When I’ve complained about software piracy, it’s because there’s an inherent contract between publishers/developers and players that pirates violate. They can try to rationalize it and justify it as much as they want, but the basic fact is that they’re taking advantage of people’s work without giving anything back. But when developers or publishers put their needs before the players’ — whether it’s through intrusive DRM, or online-only requirements, or getting incensed about used or rented games — then they’re not holding up their end of the contract, either.

There’s absolutely no excuse for piracy. Period. But treating physical media as property, and not simply a license, has a clear and obvious precedent. If the game industry genuinely is harmed so much by used games and rentals, I think the first question people should be asking is why their business model is so fragile that it’s so threatened by players doing what simply makes sense. I’m clearly no fan of GameStop and will be gleeful when they’re finally driven out of business. But the way to defeat them isn’t to impose restrictions that inconvenience players. The way to defeat them is to obviate them.

Steam’s been successful on the PC, even though it requires an online connection and a pretty fast broadband connection, because it’s more player-focused than Valve-focused. Frequent sales, promotion of obscure titles, lots of community tools to warrant the online requirement, cloud storage of saved games, and having a game library available from any machine you own. Microsoft’s original announcement about the Xbox One had only the requirements and none of the convenience. Again: when you have players who are holding a disc full of all the content of your game, and you’re still requiring them to go on line to play it, you’re not giving them any advantages, and you’re failing the most basic test of common sense. Any business that puts its own profits above the customer’s convenience deserves to go out of business, “inherent contract” or no.

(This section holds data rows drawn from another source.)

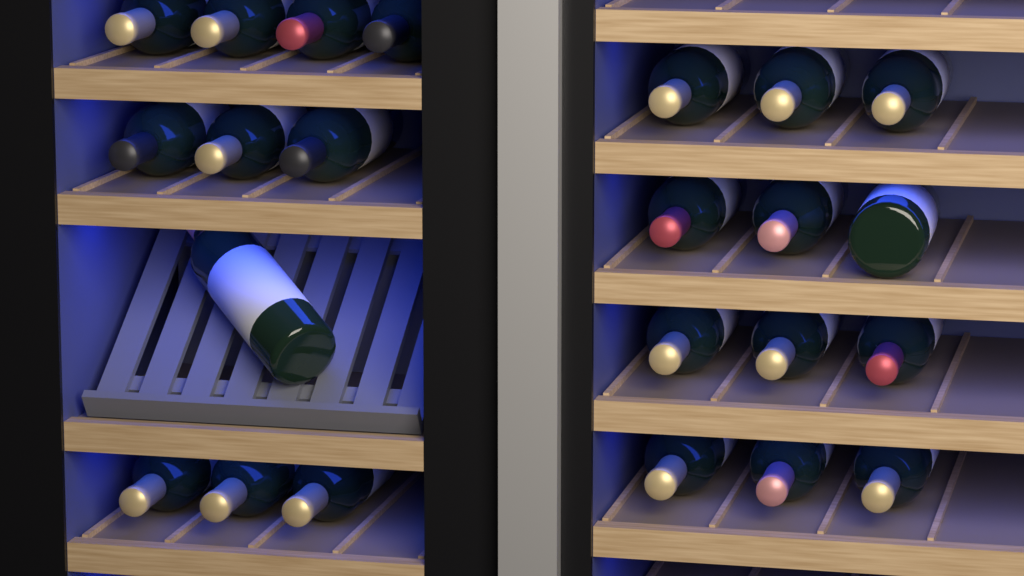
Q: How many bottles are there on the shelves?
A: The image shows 23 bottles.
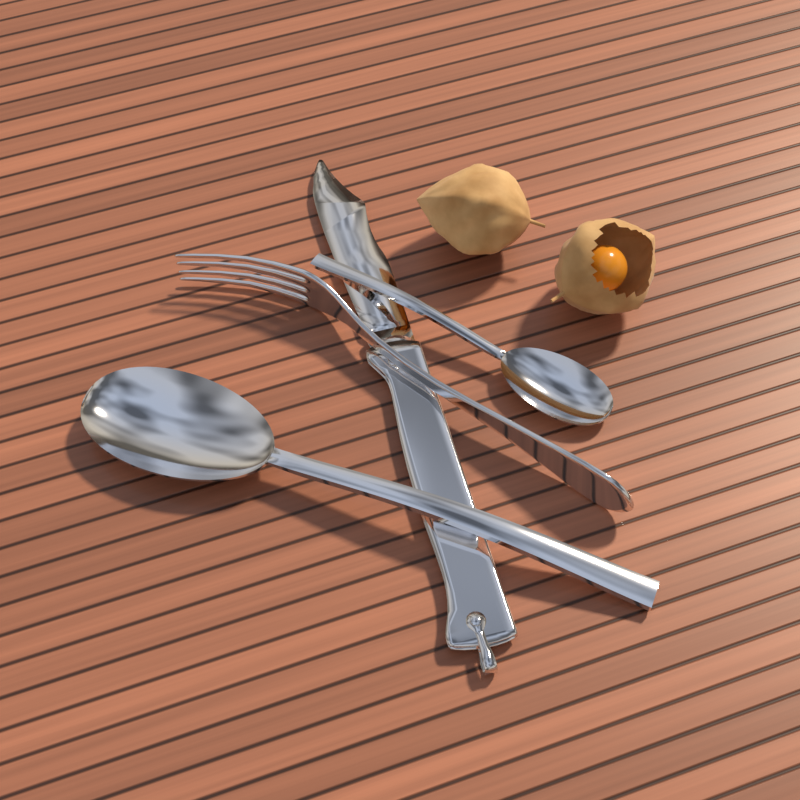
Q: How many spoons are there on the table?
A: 2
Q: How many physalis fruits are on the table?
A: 2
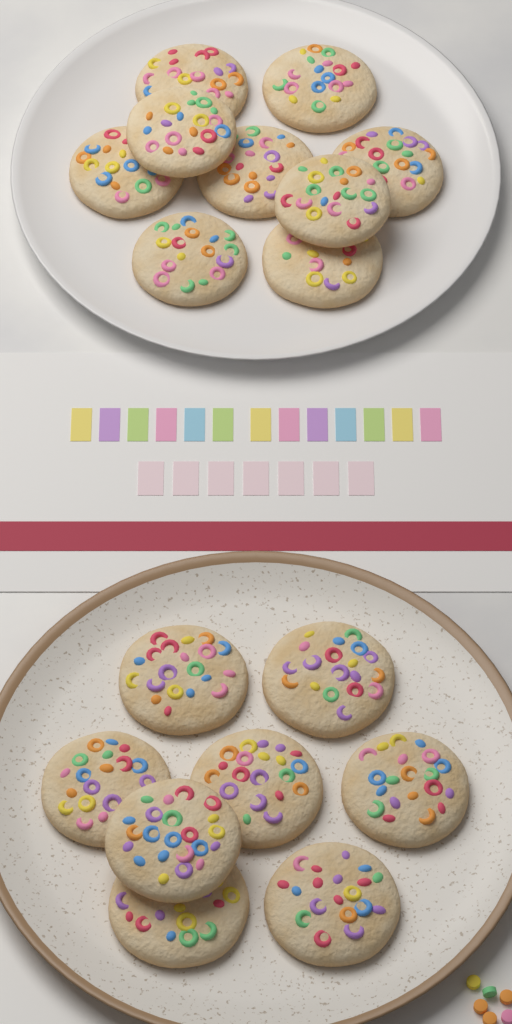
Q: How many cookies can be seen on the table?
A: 17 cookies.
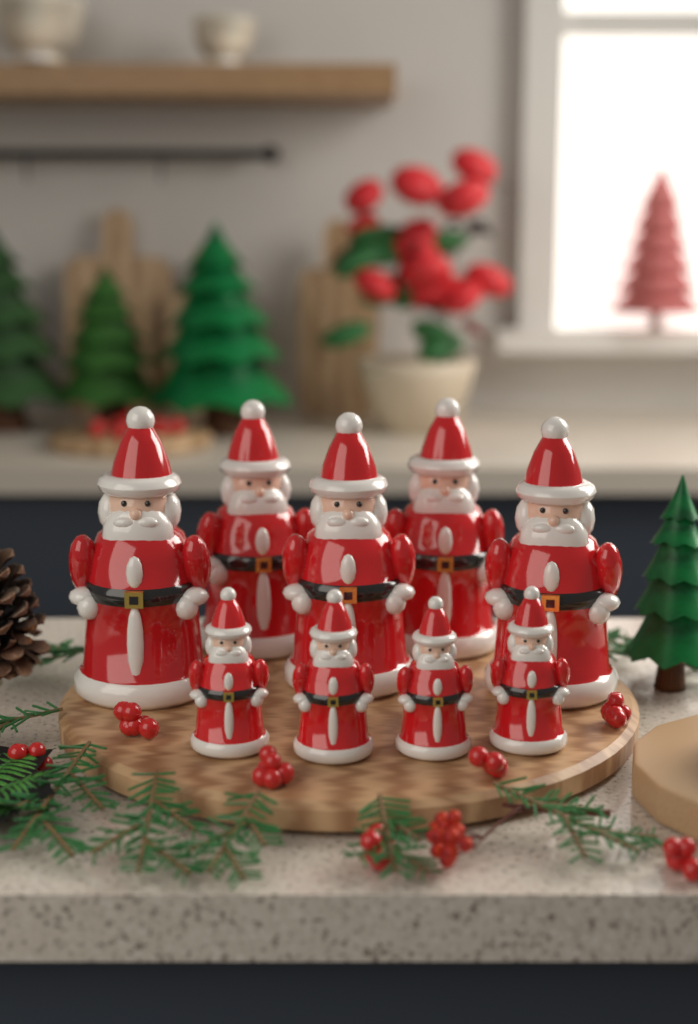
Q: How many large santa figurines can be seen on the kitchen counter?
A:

For the record, even after Microsoft’s reversal, I’ve got zero interest in the Xbox One OR the PS4. SimCity was the last game I bought on physical media, and I sincerely hope it’ll be the last game I’ve bought on physical media. Everything I play is through the iOS App Store or Steam now, and publishers’ idiocy over DRM and insistence on absurdly large updates or online requirements mean that there’s absolutely no advantage to dragging my ass to a store to pick up a game on DVD. Not to mention that games on Steam are almost always cheaper than they are for consoles. It’s time publishers stop blaming GameStop and Gamefly and Redbox and stop punishing their customers, and ask themselves what’s wrong with their model. I’m highly skeptical that any customers are saying, “I really want to keep paying $60 for games, pay an additional monthly fee for multiplayer, and use my video game console as a pass-through UI overlay box for a cable or satellite account I have to pay an additional fee for!”

The future is going to be on mobile devices and multi-purpose boxes using the App Store model. Valve can see that, which is why they’re so eager to get Steam running on TVs. Apple’s already got a strong presence in games, without even caring about games; it’s almost scary to think what could happen if they started putting effort into it. Even without the physical media, they still give more a feeling of “owning” a library of games than my bookcase full of games on DVD. Once they’ve finally “won” the living room, and broadband is ubiquitous, the entire question of online checks will be completely irrelevant.

It’ll be better for players, and not simply because of digital distribution, but because of companies that prove you can be successful by actually providing value to players instead of just to shareholders.